Cranfill, meanwhile, opted to split with Owen Ray and the Rhea County Eagle Anglers after fishing together last season and during middle school, when they finished second in the 2022 Bassmaster Junior National Championship.
Barnett is psyched about fishing with Cranfill.
“I think we’re going to fish super together,” he said. “We already have. He’s a phenomenal fisherman, and we just get along so good.”
Ray is now fishing with Turner Tharpe for the Rhea County Eagle Anglers, and the duo finished fourth at Chickamauga.
TOP FINISHES, TOUGH DAY
It was tough fishing last Saturday on Chickamauga Lake.
Barnett and Cranfill won with the five-bass limit weighing 15.08 pounds with a big bass of 3.87 pounds (they caught two bass about the same size).
Alcoa’s Jackie Hatfield and Graham Willis were second with five bass weighing 13.41 pounds, including a 3.36-pounder.
Hunter Owens and Clayton Kelley of Karns were third (five bass, 12.94 pounds, 3.37-pounder), ahead of Ray and Tharpe of Rhea County (five bass, 11.09 pounds) and fifth-place Trevor Sanford and Presley Lannom of Mt. Juliet (five bass, 10.95 pounds, 2.68-pounder).
Only eight of the 136 boats in the high school division had the five-bass limit, and 66 boats didn’t get a keeper bass.
Derrick Turner and Logan Gibson of Sale Creek Junior Bass won the middle-school division with three bass weighing 7.57 pounds, including a 4.77-pounder.

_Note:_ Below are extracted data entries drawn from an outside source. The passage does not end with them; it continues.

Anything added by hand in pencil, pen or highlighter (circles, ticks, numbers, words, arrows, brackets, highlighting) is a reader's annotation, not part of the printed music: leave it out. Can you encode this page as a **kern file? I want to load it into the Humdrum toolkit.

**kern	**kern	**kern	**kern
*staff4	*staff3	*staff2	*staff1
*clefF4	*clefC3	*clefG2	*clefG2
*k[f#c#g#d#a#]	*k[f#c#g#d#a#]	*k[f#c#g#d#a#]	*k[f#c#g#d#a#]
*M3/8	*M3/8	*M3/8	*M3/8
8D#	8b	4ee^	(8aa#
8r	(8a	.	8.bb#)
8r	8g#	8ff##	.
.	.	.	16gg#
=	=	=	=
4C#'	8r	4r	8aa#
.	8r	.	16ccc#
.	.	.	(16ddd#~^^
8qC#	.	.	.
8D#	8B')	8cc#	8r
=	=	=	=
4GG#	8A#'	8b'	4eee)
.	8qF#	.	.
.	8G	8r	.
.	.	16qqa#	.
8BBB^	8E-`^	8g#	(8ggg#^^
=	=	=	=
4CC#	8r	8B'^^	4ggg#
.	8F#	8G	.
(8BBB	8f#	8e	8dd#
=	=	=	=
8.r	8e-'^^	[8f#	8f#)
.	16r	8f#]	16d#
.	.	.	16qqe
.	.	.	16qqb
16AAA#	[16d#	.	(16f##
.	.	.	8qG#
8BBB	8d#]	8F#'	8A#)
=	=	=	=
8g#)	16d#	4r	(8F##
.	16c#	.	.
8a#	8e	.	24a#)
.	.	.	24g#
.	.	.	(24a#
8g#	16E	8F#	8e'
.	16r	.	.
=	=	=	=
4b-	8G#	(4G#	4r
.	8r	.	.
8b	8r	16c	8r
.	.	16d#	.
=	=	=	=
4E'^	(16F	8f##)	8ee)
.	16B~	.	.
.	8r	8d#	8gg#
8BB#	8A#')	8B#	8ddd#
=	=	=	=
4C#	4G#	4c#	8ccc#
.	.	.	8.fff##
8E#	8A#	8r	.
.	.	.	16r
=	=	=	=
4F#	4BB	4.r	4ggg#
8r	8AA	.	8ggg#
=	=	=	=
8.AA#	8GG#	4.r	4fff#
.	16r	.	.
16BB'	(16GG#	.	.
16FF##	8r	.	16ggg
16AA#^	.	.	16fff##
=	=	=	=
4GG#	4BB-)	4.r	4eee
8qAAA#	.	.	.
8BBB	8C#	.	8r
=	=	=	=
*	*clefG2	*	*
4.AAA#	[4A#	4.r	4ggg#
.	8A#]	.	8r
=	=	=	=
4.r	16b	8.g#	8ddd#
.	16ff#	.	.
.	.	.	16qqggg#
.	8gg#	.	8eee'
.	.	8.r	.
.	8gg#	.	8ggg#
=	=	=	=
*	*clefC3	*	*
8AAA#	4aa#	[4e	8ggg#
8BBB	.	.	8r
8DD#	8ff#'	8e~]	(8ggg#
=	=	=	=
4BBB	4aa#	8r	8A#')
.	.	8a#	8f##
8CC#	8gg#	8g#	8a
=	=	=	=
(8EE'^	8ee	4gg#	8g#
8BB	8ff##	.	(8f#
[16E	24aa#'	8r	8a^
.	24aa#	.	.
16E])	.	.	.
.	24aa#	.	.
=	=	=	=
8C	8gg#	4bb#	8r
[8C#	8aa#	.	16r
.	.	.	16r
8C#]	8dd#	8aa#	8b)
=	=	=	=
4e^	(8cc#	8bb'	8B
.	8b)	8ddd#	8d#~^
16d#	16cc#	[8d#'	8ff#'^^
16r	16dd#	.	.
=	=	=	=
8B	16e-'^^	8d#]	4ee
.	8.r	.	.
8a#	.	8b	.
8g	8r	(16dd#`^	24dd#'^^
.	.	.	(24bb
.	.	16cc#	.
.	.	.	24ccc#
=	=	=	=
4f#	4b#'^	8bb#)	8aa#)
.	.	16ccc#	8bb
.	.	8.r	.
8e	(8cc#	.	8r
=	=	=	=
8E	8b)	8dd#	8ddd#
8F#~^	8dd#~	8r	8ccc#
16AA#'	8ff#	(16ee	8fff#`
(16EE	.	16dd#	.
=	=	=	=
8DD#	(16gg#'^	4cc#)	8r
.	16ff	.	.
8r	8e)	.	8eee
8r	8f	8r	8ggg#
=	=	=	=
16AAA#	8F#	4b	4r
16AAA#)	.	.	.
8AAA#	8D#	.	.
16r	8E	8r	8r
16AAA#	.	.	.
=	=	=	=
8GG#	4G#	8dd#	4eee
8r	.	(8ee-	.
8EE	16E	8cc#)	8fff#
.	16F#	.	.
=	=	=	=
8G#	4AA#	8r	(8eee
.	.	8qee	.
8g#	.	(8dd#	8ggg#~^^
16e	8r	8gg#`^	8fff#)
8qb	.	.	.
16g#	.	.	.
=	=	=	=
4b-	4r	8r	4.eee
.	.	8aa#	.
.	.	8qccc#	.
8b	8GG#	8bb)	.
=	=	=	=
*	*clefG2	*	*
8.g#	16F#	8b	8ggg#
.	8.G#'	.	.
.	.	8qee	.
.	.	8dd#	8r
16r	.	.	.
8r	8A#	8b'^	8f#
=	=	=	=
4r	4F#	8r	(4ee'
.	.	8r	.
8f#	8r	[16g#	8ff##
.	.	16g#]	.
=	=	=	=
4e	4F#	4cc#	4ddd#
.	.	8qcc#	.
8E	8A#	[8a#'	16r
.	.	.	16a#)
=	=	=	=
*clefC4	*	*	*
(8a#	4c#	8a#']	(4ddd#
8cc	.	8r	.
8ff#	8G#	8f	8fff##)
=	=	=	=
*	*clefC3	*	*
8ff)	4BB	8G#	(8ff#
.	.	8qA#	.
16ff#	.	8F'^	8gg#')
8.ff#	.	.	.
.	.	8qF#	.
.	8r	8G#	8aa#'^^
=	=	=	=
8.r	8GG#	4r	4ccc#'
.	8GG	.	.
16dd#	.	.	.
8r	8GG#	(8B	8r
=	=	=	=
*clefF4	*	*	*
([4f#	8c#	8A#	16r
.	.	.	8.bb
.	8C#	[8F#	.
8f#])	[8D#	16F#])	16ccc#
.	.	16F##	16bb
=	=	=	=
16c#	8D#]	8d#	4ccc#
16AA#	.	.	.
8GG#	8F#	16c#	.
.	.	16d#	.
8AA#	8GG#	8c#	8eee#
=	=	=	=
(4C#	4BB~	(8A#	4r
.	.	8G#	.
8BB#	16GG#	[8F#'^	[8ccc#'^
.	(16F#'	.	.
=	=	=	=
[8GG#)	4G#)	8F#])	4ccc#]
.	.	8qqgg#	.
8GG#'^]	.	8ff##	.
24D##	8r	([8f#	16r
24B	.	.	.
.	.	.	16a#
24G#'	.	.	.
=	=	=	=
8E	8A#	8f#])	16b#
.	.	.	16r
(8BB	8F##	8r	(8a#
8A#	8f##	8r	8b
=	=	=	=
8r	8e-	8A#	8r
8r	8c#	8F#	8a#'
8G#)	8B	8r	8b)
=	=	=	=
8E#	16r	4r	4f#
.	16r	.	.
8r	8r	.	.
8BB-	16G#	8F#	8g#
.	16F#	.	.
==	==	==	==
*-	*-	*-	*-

Will Collins and Kyler Jenkins of Soddy-Daisy Junior Bass were second with two bass weighing 5.91 pounds and a 3.95-pounder.
Cranfill, a sophomore who is home schooled, lives in Dayton, and Chickamauga is his home lake, but that didn’t help much last Saturday.
“That’s probably the toughest I’ve seen it, ever,” Cranfill said.
Why so tough?
“A bunch of boats fishing, just practicing for the tournament,” Cranfill said, “and a big cold front came through, so it went from like 70 and 80 degrees to like 50 degrees, and that shut ’em down quite a bit.”
HOW THEY WON
Like Cranfill, Barnett has fished Chickamauga plenty of times, both with Bacon and during pre-fishing before last Saturday.
Barnett was on fall break before the tournament, and he and Cranfill both practiced all week with their dads leading up to the event.
On the windy, partly cloudy day, Cranfill got a tough day started when he caught a nearly 4-pounder in the morning, their first keeper of the day.
“It looked small when it first blew up on it,” Cranfill said, “and I set the hook and it started pulling really hard. I knew once I hooked into it, it was a good one.”
All their keeper bass were largemouth caught on frog-type lures except for one caught on a buzzbait.
Despite having their limit at about 1 p.m., Cranfill and Barnett forged their way to a spot they figured had some big bass, and it wasn’t easy getting there.
“We got stuck a few times trying to get back to the place,” Cranfill said. “It was definitely shallow.”
Their boat was in about a foot of water when Barnett caught his biggest bass – around 3.89 pounds. They caught other keepers on the same shallow grass mat.
“We found that spot about three weeks before the tournament,” Cranfill said, “and I’d went there a few times and didn’t do any good. I pulled up there the week begore this tournament and they were there.”
And they were still there last Saturday.
“We pulled up to the right place at right time,” Barnett said. “We got our fifth keeper there and culled three or four times in that same mat, right before went into weigh-in.”
Barnett and Cranfill will fish the Tennessee Bass Nation State Open this weekend (Oct. 21) on Percey Priest Lake.
Their hot finish on Chickamauga might help.
“We definitely got the ball rolling on this one,” Cranfill said. “I think we gained the momentum we need going into the next tournaments coming up.